Tuesday, April 11, 2006

Ya keep coming back

Love's never easy to lose
My friend
To lose
My friend
--- Edie Brickell & New Bohemians, "Keep Coming Back"

Not much time tonight what with lack of sleep and tests and presentations and what not coming up, so I shall try to keep this short, though there are two main subjects that have been grating on me today.

First, though, Spooky told me a story the other day about how she hates hiring movers because one of them took a dump in her new house once. That story reminded me of this magnificent piece of art, which is one of the funniest examples of one of the greatest webcomics I have ever seen, Penny Arcade. Not because it's hilarious all the time --- though it is often quite funny --- but the precision and grace of the language is very appealing to me.

Speaking of language, I added to my blogroll one blog new to me and one extremely overdue: the former is Evolving English, the latter the venerable Language Log. Check them out!


The first item that ticked me off today was getting my peer evaluations back for my Science Methods lesson. The presentation itself got a surprisingly low grade by the instructor, 88%. I was disappointed in this, because I thought I did great. However, that's her call, and I respect her choices (she gave me the grading rubric). What bothered me was the comments a couple of my peers left: "Hopefully he will not present the same way to school children," "Young kids don't take sarcasm well," "Be more positive." These same people gave me fairly high marks, so their assessment isn't the issue. It's their attitudes. I wasn't sarcastic, though I do see how a person who is used to talking to children in that sickly-sweet, patronizing tone that so many women use might think so. I did use humor, and I was brusque and efficient, just the way I've talked with my preschoolers and kindergarteners for years.

I work with children. I have worked with children for nearly six years. I have worked with kids from all SES backgrounds, all ages, in two states. I am well paid, respected by my boss, and loved by the kids. I've mentioned before that kids around 5-7 who don't even know me seem to crave my attention and opinion. So while my peers' comments on how I talked during my presentation aren't something I take personally, it's depressing. I'm fighting against a tidal wave of matriarchal attitudes about how to treat and educate children. I'm fighting a wall of Accepted Truth that somehow women are the only gender that can bring children up.

Personally, I think it's perverse.

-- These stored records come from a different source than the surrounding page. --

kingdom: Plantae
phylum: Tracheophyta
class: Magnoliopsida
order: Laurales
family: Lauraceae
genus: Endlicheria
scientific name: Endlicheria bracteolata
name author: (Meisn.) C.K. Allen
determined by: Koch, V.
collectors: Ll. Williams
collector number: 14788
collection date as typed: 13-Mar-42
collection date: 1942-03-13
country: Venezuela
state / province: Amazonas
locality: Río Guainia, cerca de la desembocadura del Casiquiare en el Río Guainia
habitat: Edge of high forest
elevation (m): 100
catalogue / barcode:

I think that the vast majority of women teachers in this country are the reason why we're raising a generation of sissies, ADD-addled ignoramuses, posturing males who think being a man means acting like an ape, and boys who don't give a single solitary shit about school. Why on earth would a young boy want to emulate a woman? Why should a boy, who sees nothing but women as authority figures in school, think that school is anything but for girls?

Anyway, I kind of lost my point there. Oh yeah! We need more male teachers, and some women need to get off their high horses about education (and get out of the field while they're at it, because frankly a lot of them are stone dumb).


The other main sticking point today was Spooky, as usual. Too late now to record the whole tiresome story now. One vignette illustrates the situation. Spooky got sick and went to the hospital; I called her after class, and reached her as she was being driven back home by Babydaddy. I said that I'd come see her, but it would be unpleasant. Maybe, I suggested, she could turn to Babydaddy and try to communicate how happy a visit from me would make her. She did so: "I really want Chance to come see me?" I had only to hear his loud, petulant, childish "Why!?" to realize that I wouldn't be coming over there.

I am growing more distant with her because of this.


Greg said...

You're an angry young man! Although I think your anger toward women in general is a bit of just that - a generalization - I see where you're coming from, especially from my own experiences. I was always the favorite older person among my younger cousins and the small children of people I knew because I didn't talk to them like they were babies - I talked to them in a normal tone of voice and didn't use "cutesy" words, and I think they respected that. It annoys me when people treat children like they need to be insulated from absolutely everything and spoken to like they were idiots.

We do need more male teachers - you're right. But why the hatred of female teachers?

Chance said...

I guess you're reading a hatred there that wasn't intended and isn't felt. I certainly don't hate female teachers at all. I do resent a few of my fellow students who seem to believe that there is only one way to talk to children.